BEGIN Data for review

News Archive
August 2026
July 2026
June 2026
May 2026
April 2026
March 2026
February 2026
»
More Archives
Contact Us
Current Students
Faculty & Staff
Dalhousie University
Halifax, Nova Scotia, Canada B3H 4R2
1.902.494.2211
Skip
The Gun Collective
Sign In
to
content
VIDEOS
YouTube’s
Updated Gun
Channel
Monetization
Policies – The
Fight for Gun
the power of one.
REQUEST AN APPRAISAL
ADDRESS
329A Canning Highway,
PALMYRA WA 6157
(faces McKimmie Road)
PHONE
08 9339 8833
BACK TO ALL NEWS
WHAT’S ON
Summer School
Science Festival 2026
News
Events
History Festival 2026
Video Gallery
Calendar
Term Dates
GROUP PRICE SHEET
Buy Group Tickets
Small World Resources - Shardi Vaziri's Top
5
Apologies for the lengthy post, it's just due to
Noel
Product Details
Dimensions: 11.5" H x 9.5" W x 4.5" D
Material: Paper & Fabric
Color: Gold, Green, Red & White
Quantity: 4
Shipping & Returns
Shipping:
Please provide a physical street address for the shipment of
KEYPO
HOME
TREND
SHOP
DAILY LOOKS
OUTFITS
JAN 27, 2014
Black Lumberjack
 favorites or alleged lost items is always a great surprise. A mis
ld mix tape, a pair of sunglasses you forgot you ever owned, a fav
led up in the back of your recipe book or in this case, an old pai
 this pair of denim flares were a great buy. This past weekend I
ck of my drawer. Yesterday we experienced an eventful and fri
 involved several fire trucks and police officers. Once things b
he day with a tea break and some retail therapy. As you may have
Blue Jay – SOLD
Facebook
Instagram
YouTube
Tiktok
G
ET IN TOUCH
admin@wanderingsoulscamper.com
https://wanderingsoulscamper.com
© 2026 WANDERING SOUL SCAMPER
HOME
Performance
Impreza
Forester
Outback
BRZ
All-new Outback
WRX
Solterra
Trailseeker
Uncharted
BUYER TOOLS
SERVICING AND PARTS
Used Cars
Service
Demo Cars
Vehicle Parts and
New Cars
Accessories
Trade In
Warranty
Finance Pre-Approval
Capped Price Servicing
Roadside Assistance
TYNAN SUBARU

END Data for review

[Exercise prompt]
Copy out the data shown above without altering anything.

[Answer to the problem]
News Archive
August 2026
July 2026
June 2026
May 2026
April 2026
March 2026
February 2026
»
More Archives
Contact Us
Current Students
Faculty & Staff
Dalhousie University
Halifax, Nova Scotia, Canada B3H 4R2
1.902.494.2211
Skip
The Gun Collective
Sign In
to
content
VIDEOS
YouTube’s
Updated Gun
Channel
Monetization
Policies – The
Fight for Gun
the power of one.
REQUEST AN APPRAISAL
ADDRESS
329A Canning Highway,
PALMYRA WA 6157
(faces McKimmie Road)
PHONE
08 9339 8833
BACK TO ALL NEWS
WHAT’S ON
Summer School
Science Festival 2026
News
Events
History Festival 2026
Video Gallery
Calendar
Term Dates
GROUP PRICE SHEET
Buy Group Tickets
Small World Resources - Shardi Vaziri's Top
5
Apologies for the lengthy post, it's just due to
Noel
Product Details
Dimensions: 11.5" H x 9.5" W x 4.5" D
Material: Paper & Fabric
Color: Gold, Green, Red & White
Quantity: 4
Shipping & Returns
Shipping:
Please provide a physical street address for the shipment of
KEYPO
HOME
TREND
SHOP
DAILY LOOKS
OUTFITS
JAN 27, 2014
Black Lumberjack
 favorites or alleged lost items is always a great surprise. A mis
ld mix tape, a pair of sunglasses you forgot you ever owned, a fav
led up in the back of your recipe book or in this case, an old pai
 this pair of denim flares were a great buy. This past weekend I
ck of my drawer. Yesterday we experienced an eventful and fri
 involved several fire trucks and police officers. Once things b
he day with a tea break and some retail therapy. As you may have
Blue Jay – SOLD
Facebook
Instagram
YouTube
Tiktok
G
ET IN TOUCH
admin@wanderingsoulscamper.com
https://wanderingsoulscamper.com
© 2026 WANDERING SOUL SCAMPER
HOME
Performance
Impreza
Forester
Outback
BRZ
All-new Outback
WRX
Solterra
Trailseeker
Uncharted
BUYER TOOLS
SERVICING AND PARTS
Used Cars
Service
Demo Cars
Vehicle Parts and
New Cars
Accessories
Trade In
Warranty
Finance Pre-Approval
Capped Price Servicing
Roadside Assistance
TYNAN SUBARU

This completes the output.